Tally how many lines in this material contain the word "following", and reply only with the count.

*Data provided*.
»»

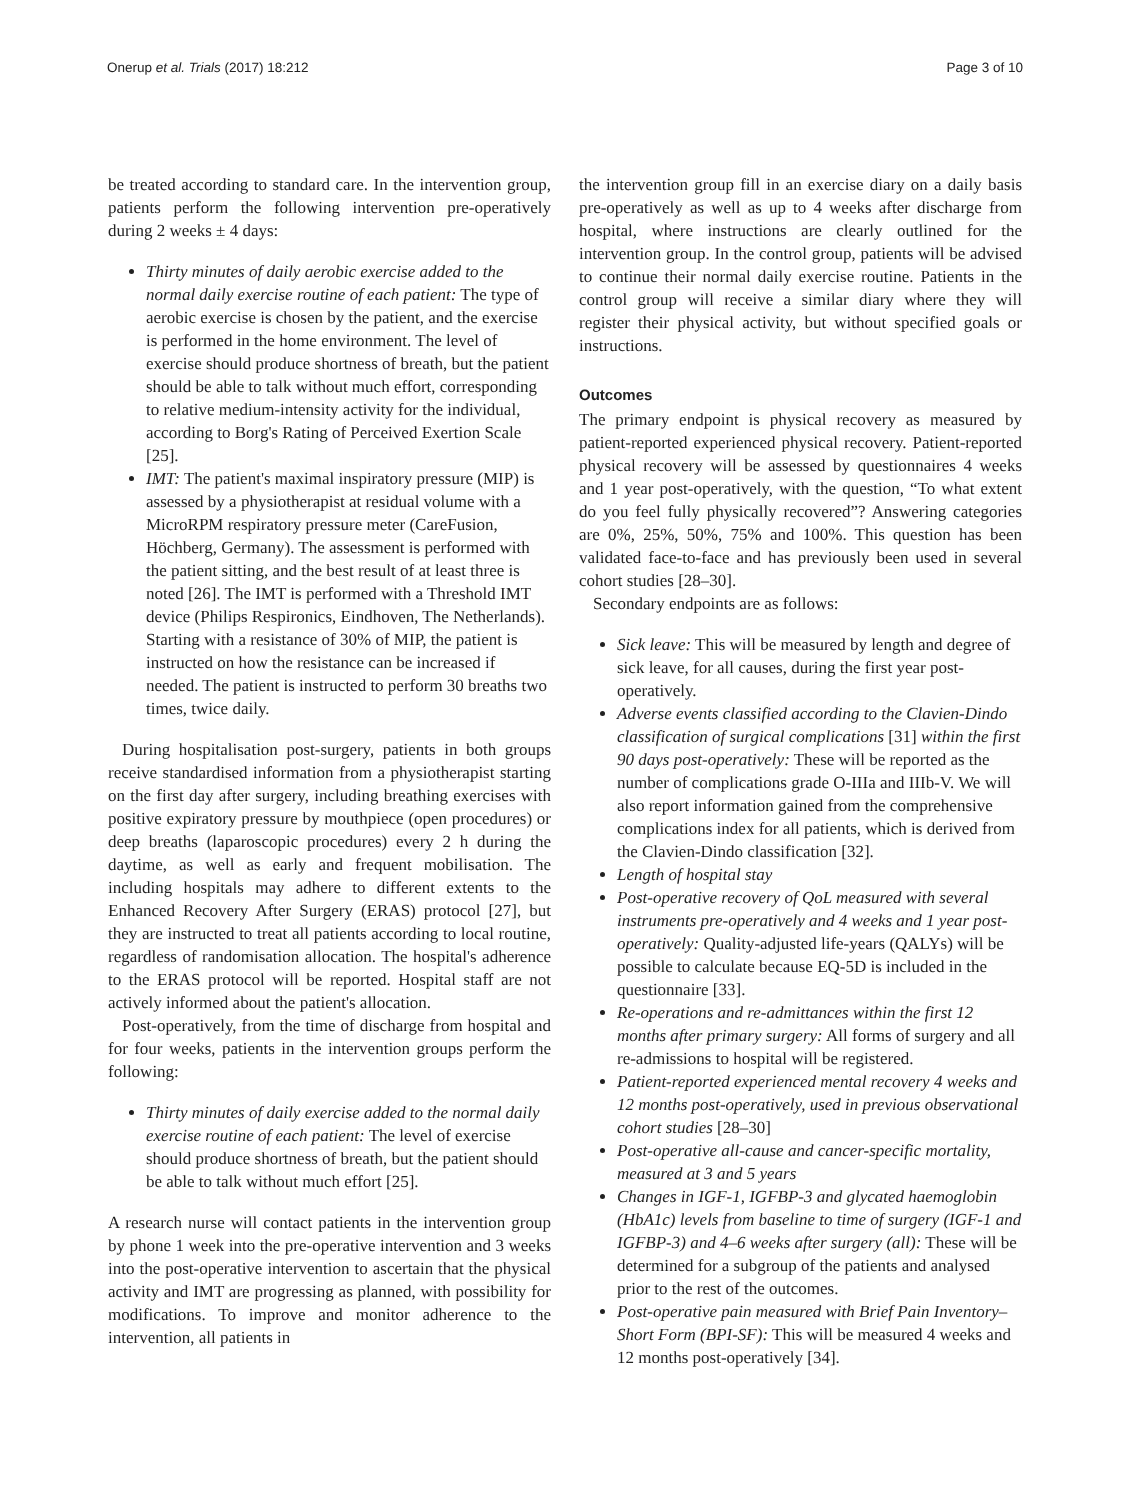Onerup et al. Trials (2017) 18:212 Page 3 of 10
be treated according to standard care. In the intervention group, patients perform the following intervention pre-operatively during 2 weeks ± 4 days:
Thirty minutes of daily aerobic exercise added to the normal daily exercise routine of each patient: The type of aerobic exercise is chosen by the patient, and the exercise is performed in the home environment. The level of exercise should produce shortness of breath, but the patient should be able to talk without much effort, corresponding to relative medium-intensity activity for the individual, according to Borg's Rating of Perceived Exertion Scale [25].
IMT: The patient's maximal inspiratory pressure (MIP) is assessed by a physiotherapist at residual volume with a MicroRPM respiratory pressure meter (CareFusion, Höchberg, Germany). The assessment is performed with the patient sitting, and the best result of at least three is noted [26]. The IMT is performed with a Threshold IMT device (Philips Respironics, Eindhoven, The Netherlands). Starting with a resistance of 30% of MIP, the patient is instructed on how the resistance can be increased if needed. The patient is instructed to perform 30 breaths two times, twice daily.
During hospitalisation post-surgery, patients in both groups receive standardised information from a physiotherapist starting on the first day after surgery, including breathing exercises with positive expiratory pressure by mouthpiece (open procedures) or deep breaths (laparoscopic procedures) every 2 h during the daytime, as well as early and frequent mobilisation. The including hospitals may adhere to different extents to the Enhanced Recovery After Surgery (ERAS) protocol [27], but they are instructed to treat all patients according to local routine, regardless of randomisation allocation. The hospital's adherence to the ERAS protocol will be reported. Hospital staff are not actively informed about the patient's allocation.
Post-operatively, from the time of discharge from hospital and for four weeks, patients in the intervention groups perform the following:
Thirty minutes of daily exercise added to the normal daily exercise routine of each patient: The level of exercise should produce shortness of breath, but the patient should be able to talk without much effort [25].
A research nurse will contact patients in the intervention group by phone 1 week into the pre-operative intervention and 3 weeks into the post-operative intervention to ascertain that the physical activity and IMT are progressing as planned, with possibility for modifications. To improve and monitor adherence to the intervention, all patients in
the intervention group fill in an exercise diary on a daily basis pre-operatively as well as up to 4 weeks after discharge from hospital, where instructions are clearly outlined for the intervention group. In the control group, patients will be advised to continue their normal daily exercise routine. Patients in the control group will receive a similar diary where they will register their physical activity, but without specified goals or instructions.
Outcomes
The primary endpoint is physical recovery as measured by patient-reported experienced physical recovery. Patient-reported physical recovery will be assessed by questionnaires 4 weeks and 1 year post-operatively, with the question, “To what extent do you feel fully physically recovered”? Answering categories are 0%, 25%, 50%, 75% and 100%. This question has been validated face-to-face and has previously been used in several cohort studies [28–30].
Secondary endpoints are as follows:
Sick leave: This will be measured by length and degree of sick leave, for all causes, during the first year post-operatively.
Adverse events classified according to the Clavien-Dindo classification of surgical complications [31] within the first 90 days post-operatively: These will be reported as the number of complications grade O-IIIa and IIIb-V. We will also report information gained from the comprehensive complications index for all patients, which is derived from the Clavien-Dindo classification [32].
Length of hospital stay
Post-operative recovery of QoL measured with several instruments pre-operatively and 4 weeks and 1 year post-operatively: Quality-adjusted life-years (QALYs) will be possible to calculate because EQ-5D is included in the questionnaire [33].
Re-operations and re-admittances within the first 12 months after primary surgery: All forms of surgery and all re-admissions to hospital will be registered.
Patient-reported experienced mental recovery 4 weeks and 12 months post-operatively, used in previous observational cohort studies [28–30]
Post-operative all-cause and cancer-specific mortality, measured at 3 and 5 years
Changes in IGF-1, IGFBP-3 and glycated haemoglobin (HbA1c) levels from baseline to time of surgery (IGF-1 and IGFBP-3) and 4–6 weeks after surgery (all): These will be determined for a subgroup of the patients and analysed prior to the rest of the outcomes.
Post-operative pain measured with Brief Pain Inventory–Short Form (BPI-SF): This will be measured 4 weeks and 12 months post-operatively [34].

««

*Response to the task*.
2